Groß ist dagegen die Hoffnung auf eine bessere Zukunft bei der Frankenbahn: Das private Eisenbahnverkehrsunternehmen Abellio wird ab Dezember die Regionalexpresszüge von Mannheim nach Stuttgart, abwechselnd über Neckarelz und Sinsheim, sowie die ebenfalls stündlichen Regionalbahnen auf der Frankenbahn von Stuttgart nach Osterburken fahren. Deshalb präsentierte sich die Tochter der niederländischen Staatsbahn auf Einladung dem Ausschuss. Landrat Brötel begrüßte hierzu Rolf Schafferath, Geschäftsführer Finanzen der Abellio Rail Baden-Württemberg, sagte: „Beide Relationen sind für den Neckar-Odenwald-Kreis sehr wichtig und wir sind daher umso gespannter, was uns erwartet.“

Schafferath erklärte, sein Unternehmen könne auf umfangreiche Erfahrungen unter anderem im deutschen Netz zurückgreifen. Schon jetzt fahre man in Deutschland fast 35 Millionen Zugkilometer pro Jahr und freue sich nun, dass man auch in Baden-Württemberg einige ausgeschriebene Bahnlinien gewonnen habe. „Wir streben die maximale Pünktlichkeit unserer Züge an und wollen ganz konkrete Qualitätsziele einhalten“, betonte Schafferath. So sei der Firma die Freundlichkeit des Personals und die Sauberkeit in den Zügen wichtig. Eingesetzt würden fabrikneue Züge, unter anderem mit WLAN und barrierefreien Einstiegen. „Obwohl der Hersteller der Züge derzeit Lieferprobleme hat, werden alle bestellten Zugkilometer erbracht“, sagte der Geschäftsführer zu. Auch zeigte er sich optimistisch, dass man ausreichend qualifiziertes Personal anwerben oder ausbilden könne.

Kritische Fragen

Zum Teil auch kritisch hinterfragten die Ausschussmitglieder unter anderem, ob das Unternehmen insbesondere beim Thema Pünktlichkeit sowie bei der Fahrerakquise die angekündigten Maßstäbe einhalten könne. „Wir haben ein junges, motiviertes Team“, unterstrich Schafferath, der gleichzeitig auf weitere Nachfragen versprach, auch bei der Fahrgastinformation die Kunden nicht zu enttäuschen. Allerdings sei man nur für die vom Land bestellten Verbindungen zuständig, man könne weder den Fahrplan verändern, noch sei man für das Bahnhofsumfeld verantwortlich. Der Landrat dankte Schafferath, verbunden mit den besten Wünschen für den Betriebsstart zunächst im Juni im Raum Stuttgart und Heidelberg und dann im Dezember im Kreis.
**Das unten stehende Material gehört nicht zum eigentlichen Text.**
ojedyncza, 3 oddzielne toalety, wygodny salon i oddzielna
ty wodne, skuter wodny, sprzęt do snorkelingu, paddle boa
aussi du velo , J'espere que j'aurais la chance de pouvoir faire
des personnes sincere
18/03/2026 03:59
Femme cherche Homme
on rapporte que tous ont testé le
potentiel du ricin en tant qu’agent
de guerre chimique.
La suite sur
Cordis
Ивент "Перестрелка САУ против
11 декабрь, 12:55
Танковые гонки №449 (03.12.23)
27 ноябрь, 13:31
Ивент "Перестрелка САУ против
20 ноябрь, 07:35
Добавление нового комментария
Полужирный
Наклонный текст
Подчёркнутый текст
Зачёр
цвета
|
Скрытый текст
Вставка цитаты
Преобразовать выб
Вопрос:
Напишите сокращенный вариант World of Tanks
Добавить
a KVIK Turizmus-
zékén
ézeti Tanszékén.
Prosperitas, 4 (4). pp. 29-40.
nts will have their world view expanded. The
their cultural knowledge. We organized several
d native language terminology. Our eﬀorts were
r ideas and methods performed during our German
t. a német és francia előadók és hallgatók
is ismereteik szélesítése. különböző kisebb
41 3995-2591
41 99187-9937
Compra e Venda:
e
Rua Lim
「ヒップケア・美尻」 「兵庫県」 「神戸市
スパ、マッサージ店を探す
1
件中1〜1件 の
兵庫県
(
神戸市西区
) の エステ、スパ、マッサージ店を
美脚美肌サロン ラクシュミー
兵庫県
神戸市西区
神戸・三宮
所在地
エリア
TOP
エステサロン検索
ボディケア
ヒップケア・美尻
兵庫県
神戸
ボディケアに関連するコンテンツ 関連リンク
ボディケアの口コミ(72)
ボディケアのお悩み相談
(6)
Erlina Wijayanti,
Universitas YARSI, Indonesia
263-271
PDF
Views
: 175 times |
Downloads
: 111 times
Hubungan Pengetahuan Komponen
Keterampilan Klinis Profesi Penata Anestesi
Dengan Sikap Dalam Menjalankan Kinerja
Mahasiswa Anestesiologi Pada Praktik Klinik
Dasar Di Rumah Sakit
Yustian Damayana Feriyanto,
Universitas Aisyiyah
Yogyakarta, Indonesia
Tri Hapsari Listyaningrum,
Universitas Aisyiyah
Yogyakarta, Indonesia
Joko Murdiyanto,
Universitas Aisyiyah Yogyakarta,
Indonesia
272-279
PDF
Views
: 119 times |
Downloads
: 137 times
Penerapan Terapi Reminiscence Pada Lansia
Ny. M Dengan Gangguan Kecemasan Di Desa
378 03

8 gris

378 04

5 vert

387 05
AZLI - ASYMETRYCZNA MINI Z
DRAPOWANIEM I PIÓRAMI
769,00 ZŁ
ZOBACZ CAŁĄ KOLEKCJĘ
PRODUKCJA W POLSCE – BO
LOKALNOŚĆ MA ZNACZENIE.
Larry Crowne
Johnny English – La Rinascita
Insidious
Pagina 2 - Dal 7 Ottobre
Mit bis zu 400 Fahrgästen pro Werktag sehr erfolgreich gestartet sei die Regiobus-Linie Sinsheim - Mosbach-Neckarelz, berichtete der Landrat. Um die Linie noch attraktiver zu machen, wolle man die Verbindung bis in die Mosbacher Innenstadt verlängern, was in der Planungsphase noch an einer möglichen Förderschädlichkeit gescheitert war. Erfreulicherweise habe das Ministerium grünes Licht gegeben. Man wolle daher die Verlängerung der in Neckarelz ankommenden Busse in die Innenstadt zum Busbahnhof in den pendlerrelevanten Zeitlagen um 6.44 Uhr, 7.44 Uhr und 8.44 Uhr, mittags um 12.44 Uhr und 13.44 Uhr sowie nachmittags um 15.44 Uhr, 16.44 Uhr und 17.44 Uhr ab 1. Juni umsetzen. Für die Laufzeit von fünf Jahren müsse man mit rund 33 000 Euro an Kosten rechnen. Die Ausschussmitglieder stimmten dem Vorschlag einstimmig zu.

Dann informierte Brötel den Ausschuss, dass die im Rahmen der erfolgreichen Bewerbung zur Biomusterregion entwickelte Idee eines regionalen Käses aus ökologisch erzeugter Milch schon weit gediehen sei. Man habe einen Milcherzeuger im Landkreis akquiriert und die Kirchen-Käserei Sindolsheim für die Umsetzung gewonnen. Der Käse solle in Herzform hergestellt und unter dem Namen „Odenwälder Käseherz“ beworben werden. Für die herzförmigen Käseformen bewilligte der Ausschuss einmalig 5000 Euro.

Abschließend gab der Landrat bekannt, dass derzeit an einer Ausweitung der Ruftaxi-Verkehre gearbeitet werde. Das Konzept wolle man dem Ausschuss im Herbst vorstellen. Die Betriebsaufnahme erfolge spätestens zum Fahrplanwechsel im Dezember 2020.